This is a guest post by Bethany Rosselit. Bethany blogs at Online Life Coaching, where she offers tips, e-courses, and individual e-mail, chat, and Skype sessions to help people simplify their lives, overcome their fears, and achieve their dreams.
For the first 10 years of my marriage, I thought had it all.
We lived in a four-bedroom house in a neighborhood in the woods. Our (rather large) yard was filled with a three cars, a motor home, a shed full of “toys,” a swingset, an array of grilling equipment, an outdoor kitchen, and even a canoe, row boat, speed boat, and kayaks!
Our house was filled with all the latest and greatest toys, as well as my scrapbooking supplies, my husband’s camera collection, and heirlooms from both sides of the family. My walk-in closet was full, and at one time I used a different purse each day of the week.
We paid our mortgage and kept up our lifestyle with my very steady, “secure” teaching job that I had for 10 years. We were living the American dream.
And right before year 11, we let it all go.
Before that time, there had been an unrest in my mind. I spent every year in my job worrying about being laid off. Such a loss seemed like it would be devastating to my family. Teaching jobs were hard to find in Michigan and we could easily lose the house and everything else.
I was living in constant fear and worry. And all for what?

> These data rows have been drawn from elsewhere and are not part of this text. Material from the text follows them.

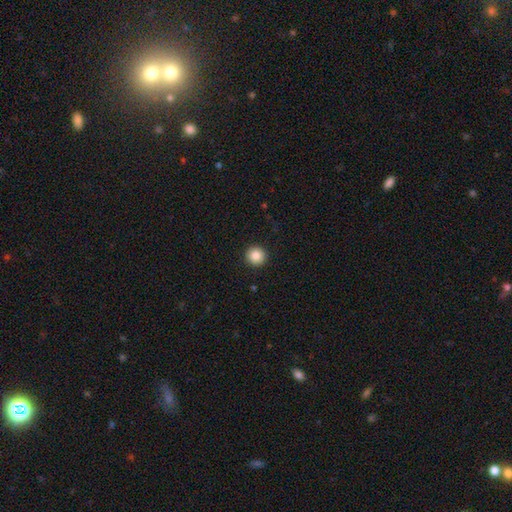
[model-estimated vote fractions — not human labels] Smooth or featured: smooth — 86% (star or artifact — 9%)
How rounded: round — 95% (in between — 4%)
Merging: none — 93% (minor disturbance — 4%)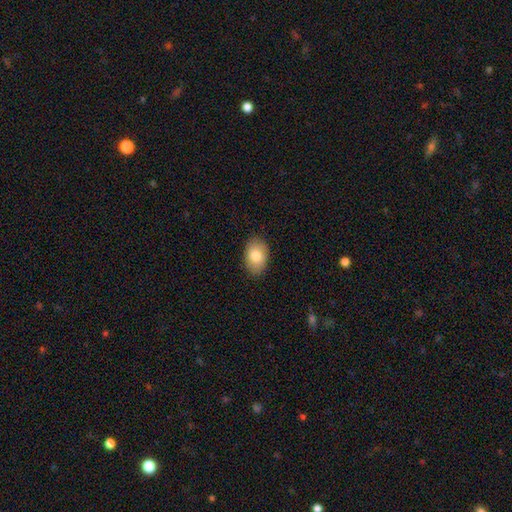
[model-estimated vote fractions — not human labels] Overall: smooth (83%). How rounded: in between (86%). Merging: none (86%).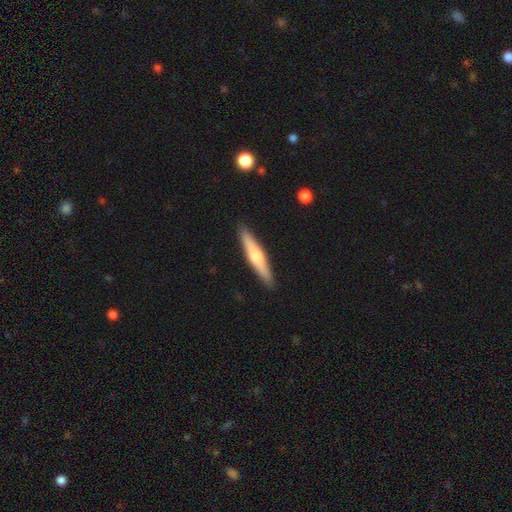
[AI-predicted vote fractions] A smooth galaxy with no disk features (53%) that is cigar-shaped (90%). Merging: none (91%).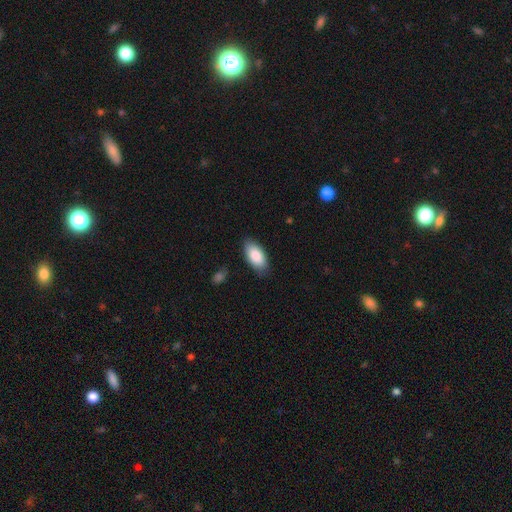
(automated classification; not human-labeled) A smooth galaxy with no disk features (87%) that is in between round and cigar-shaped (93%).

Vote fractions:
- Smooth or featured? smooth: 87% / featured or disk: 8% / star or artifact: 6%
- How rounded? in between: 93% / cigar-shaped: 4% / round: 2%
- Merging? none: 84% / minor disturbance: 13% / major disturbance: 2% / merger: 1%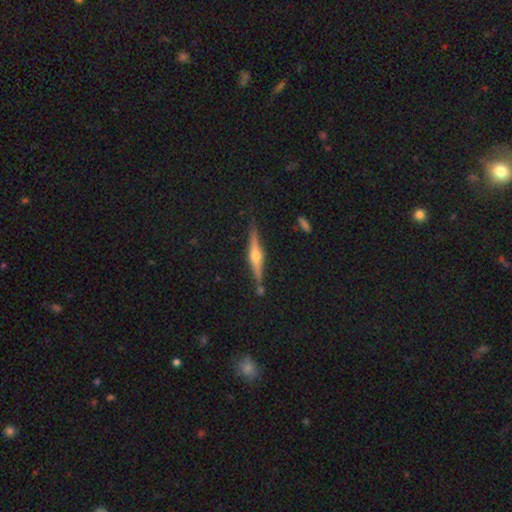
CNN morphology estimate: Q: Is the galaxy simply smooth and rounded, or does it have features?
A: featured or disk — 77%.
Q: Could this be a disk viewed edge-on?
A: yes — 98%.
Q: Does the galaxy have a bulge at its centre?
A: rounded — 92%.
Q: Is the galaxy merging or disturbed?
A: none — 85%.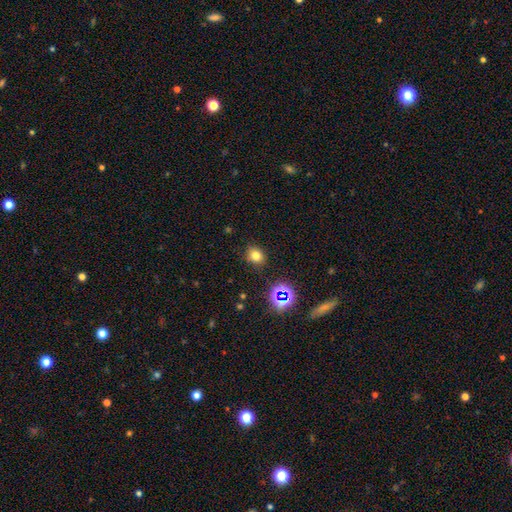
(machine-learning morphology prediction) Smooth or featured: smooth — 73% (star or artifact — 20%)
How rounded: round — 67% (in between — 32%)
Merging: none — 85% (minor disturbance — 10%)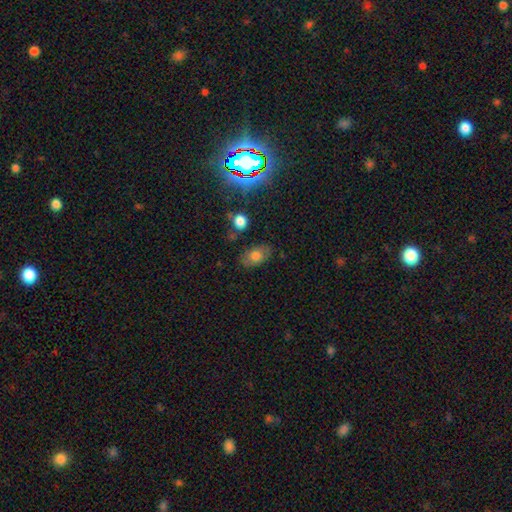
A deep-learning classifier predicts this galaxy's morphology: smooth-or-featured: smooth: 72% | featured or disk: 18% | star or artifact: 10%
  how-rounded: in between: 88% | round: 10% | cigar-shaped: 2%
  merging: none: 76% | minor disturbance: 16% | major disturbance: 5% | merger: 3%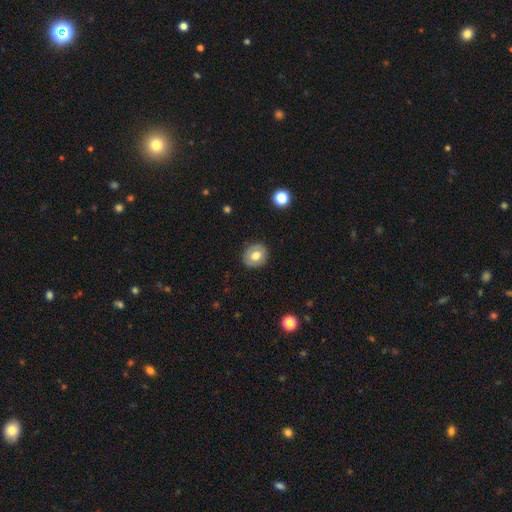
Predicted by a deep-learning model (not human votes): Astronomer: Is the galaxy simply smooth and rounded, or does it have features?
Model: smooth — 69%.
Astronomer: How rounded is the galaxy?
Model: round — 71%.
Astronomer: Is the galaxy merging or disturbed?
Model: none — 86%.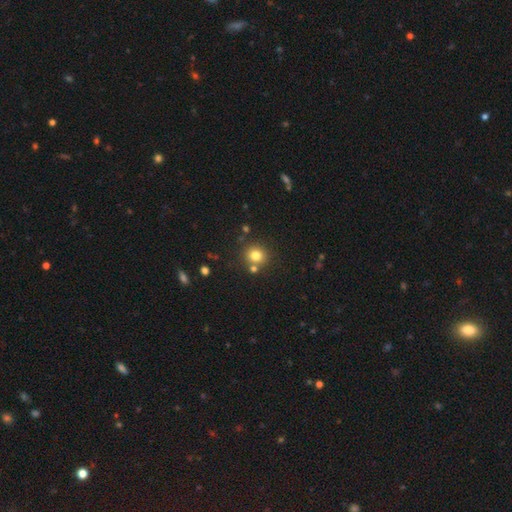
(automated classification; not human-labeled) A smooth galaxy with no disk features (79%) that is round (88%). Merging: none (77%).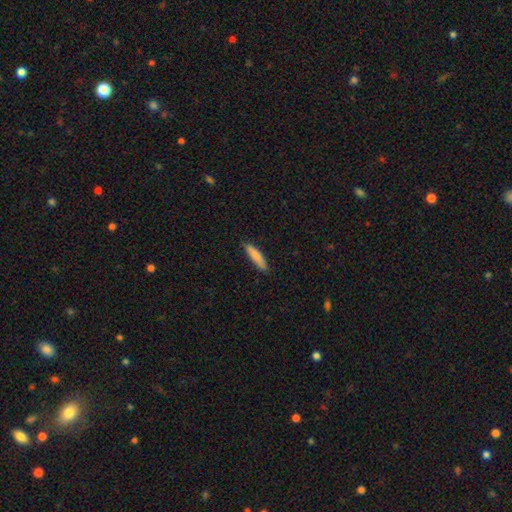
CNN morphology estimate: smooth 80%, featured or disk 14%, star or artifact 6%. Down the decision tree: how rounded — cigar-shaped (80%); merging — none (83%).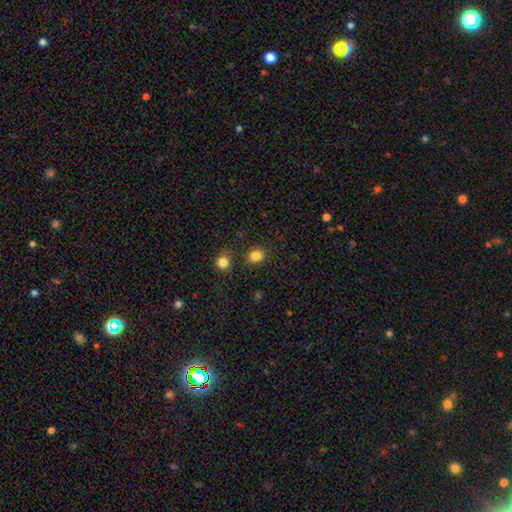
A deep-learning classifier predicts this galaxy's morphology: smooth_or_featured: smooth (p=0.84) [alt: star or artifact p=0.11]
how_rounded: round (p=0.54) [alt: in between p=0.45]
merging: none (p=0.80) [alt: minor disturbance p=0.10]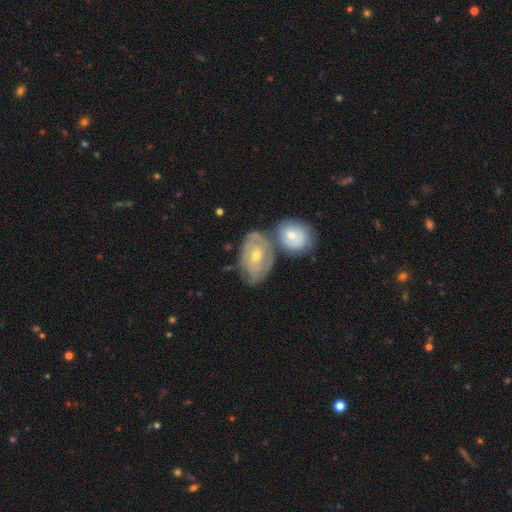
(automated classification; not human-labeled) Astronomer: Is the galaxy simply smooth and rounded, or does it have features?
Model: featured or disk — 67%.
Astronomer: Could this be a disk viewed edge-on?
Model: no — 94%.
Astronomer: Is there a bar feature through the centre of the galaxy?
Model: no — 69%.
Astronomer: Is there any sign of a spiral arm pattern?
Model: yes — 72%.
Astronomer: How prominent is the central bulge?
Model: moderate — 51% (runner-up: small, 45%).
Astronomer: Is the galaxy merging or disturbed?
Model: none — 48% (runner-up: merger, 31%).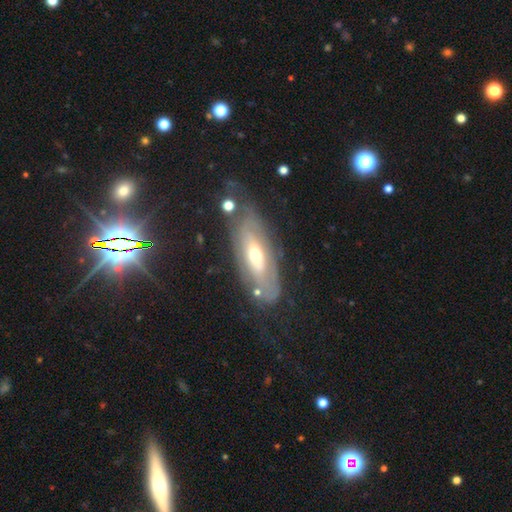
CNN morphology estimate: Q: Smooth or featured?
A: featured or disk (69%); runner-up: smooth (24%)
Q: Edge-on disk?
A: no (78%); runner-up: yes (22%)
Q: Bar?
A: no (62%); runner-up: weak (27%)
Q: Spiral arms?
A: yes (56%); runner-up: no (44%)
Q: Bulge size?
A: moderate (69%); runner-up: small (21%)
Q: Merging?
A: none (67%); runner-up: minor disturbance (20%)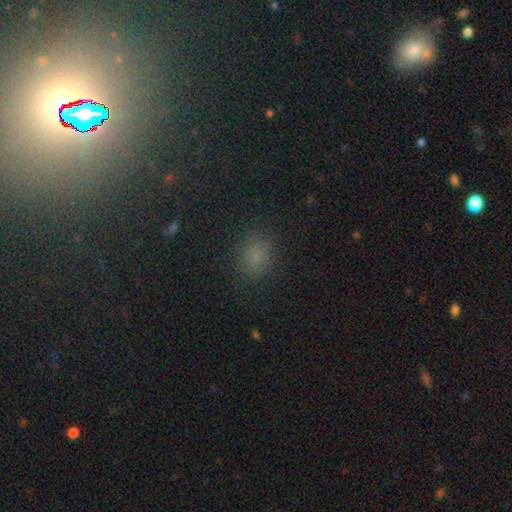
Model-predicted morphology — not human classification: smooth_or_featured: smooth (p=0.75) [alt: star or artifact p=0.19]
how_rounded: round (p=0.53) [alt: in between p=0.46]
merging: none (p=0.85) [alt: minor disturbance p=0.11]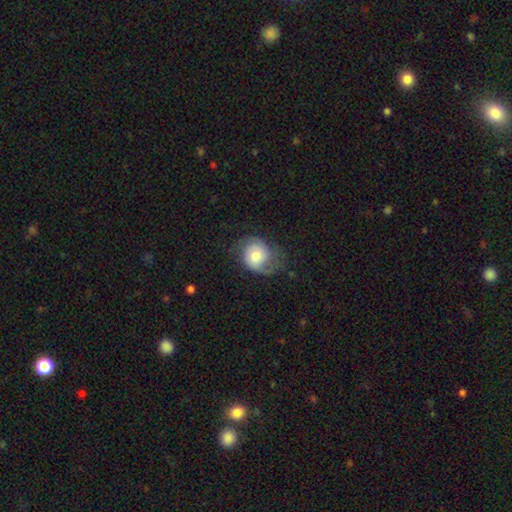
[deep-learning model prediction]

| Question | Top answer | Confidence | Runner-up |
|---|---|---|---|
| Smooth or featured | featured or disk | 49% | smooth (43%) |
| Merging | none | 50% | minor disturbance (28%) |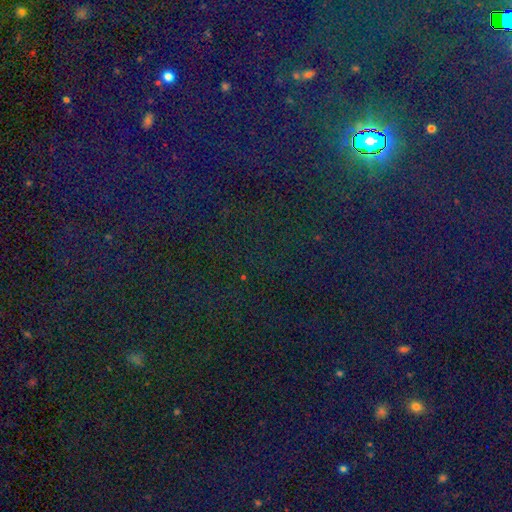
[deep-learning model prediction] A star or artifact, not a galaxy (84%).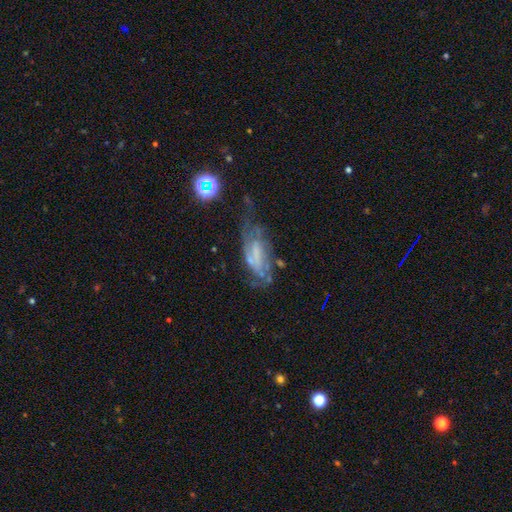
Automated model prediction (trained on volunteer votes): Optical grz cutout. It shows a featured or disk galaxy (68%) with a weak bar (38%, tied with no), spiral arms (75%) and no central bulge (53%). Merging: none (40%).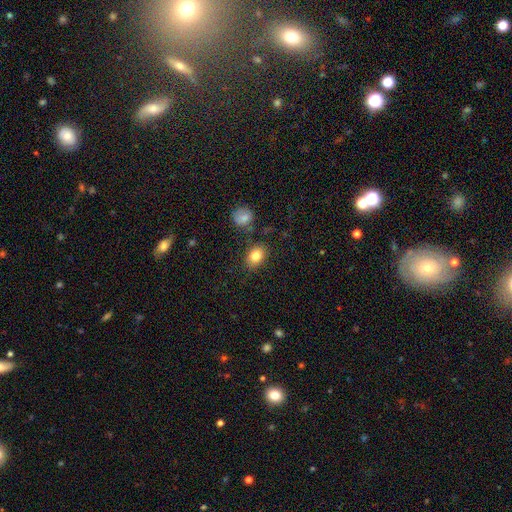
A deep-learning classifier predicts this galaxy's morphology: type=smooth (83%); roundness=in between (70%); merging=none (81%).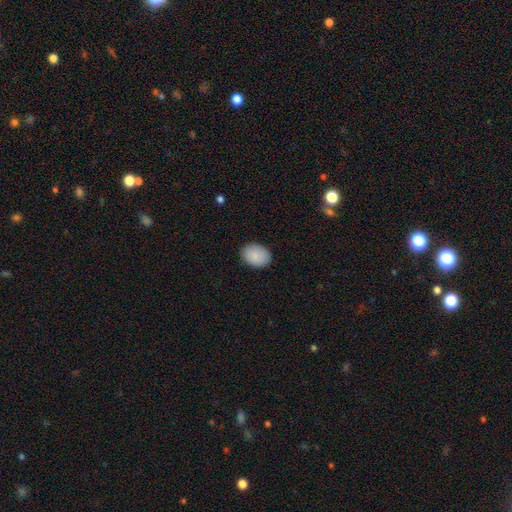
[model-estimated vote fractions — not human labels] Q: Smooth or featured?
A: smooth (89%); runner-up: star or artifact (6%)
Q: How rounded?
A: in between (71%); runner-up: round (28%)
Q: Merging?
A: none (89%); runner-up: minor disturbance (9%)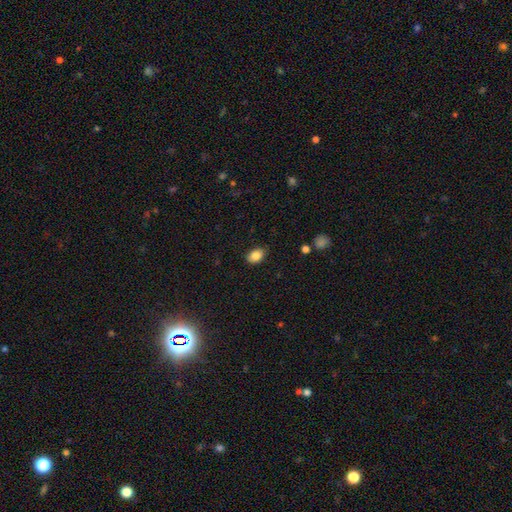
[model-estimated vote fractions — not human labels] Morphology: type=smooth (85%); roundness=in between (83%); merging=none (83%).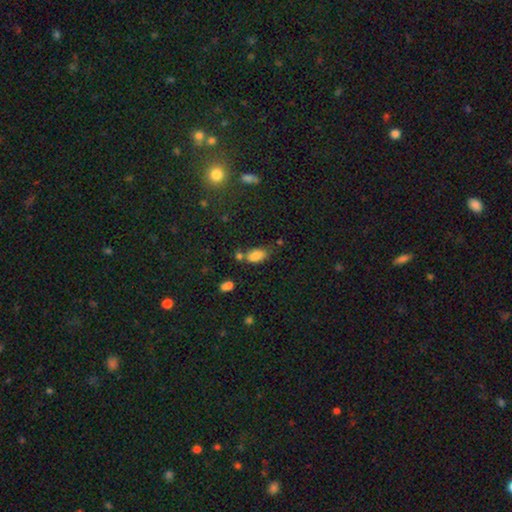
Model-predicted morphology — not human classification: Smooth or featured? smooth (83%)
How rounded? in between (90%)
Merging? none (51%)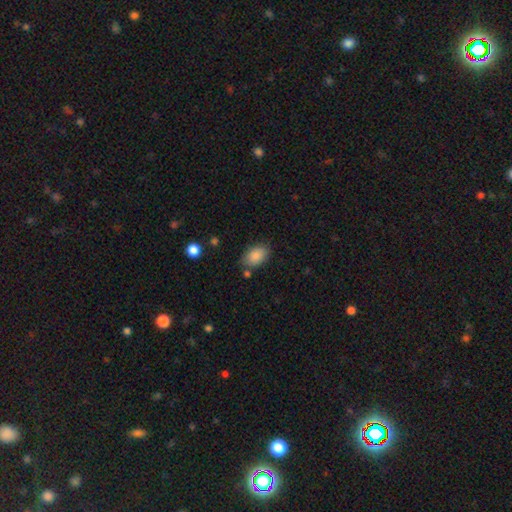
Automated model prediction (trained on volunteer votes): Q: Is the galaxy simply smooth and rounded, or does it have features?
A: smooth — 87%.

I wasn’t happy in my home, not really. I didn’t want to spend my leisure time doing housework, maintaining the house and yard. The possessions and the clutter were overwhelming, and even as I decluttered, there seemed to be so much.
The summer we sailed on our 29-foot boat sealed the deal. We loved the carefree lifestyle where we had time to do what we wanted to do, rather than always maintaining our living space. We interacted with the community more, since there was no reason to stay indoors. I loved it, my husband loved it, and my daughter (who has autism) also loved it.
When I went back to work at the job I didn’t love, to pay for a house I didn’t care for, in a town I wasn’t crazy about, I knew it was time for a change.
I had a Skype interview in May for a job in Houston. When I was offered the job, I was ready to walk away and leave everything behind! But getting rid of it all wasn’t that easy. All of June and July were spent emptying the house and getting ready to sign it back over to the bank. On August 1, we moved into an apartment. We lived there for a year, during which it didn’t get very cluttered. After our lease ended, we moved onto a 35-foot sailboat.
Living on the boat has worked very well for us. We have less than 200 square feet of living space, and it is enough. I am still teaching, but I am also developing an online business to pay the bills when we finally leave port to cruise full-time.
Sometimes I look back at the past two years and can’t believe any of this is real. Letting it all go has taught me so much about the possibilities life has to offer.
Here are some of the lessons I’ve learned from starting over with less:
- Security is a myth that keeps us trapped. Even the most “secure” job really isn’t. The perception that we need a certain income keeps us stuck in jobs and lifestyles we don’t love. Living with less frees us up to take risks, aware that anyone can lose a job, even if they are “playing it safe.”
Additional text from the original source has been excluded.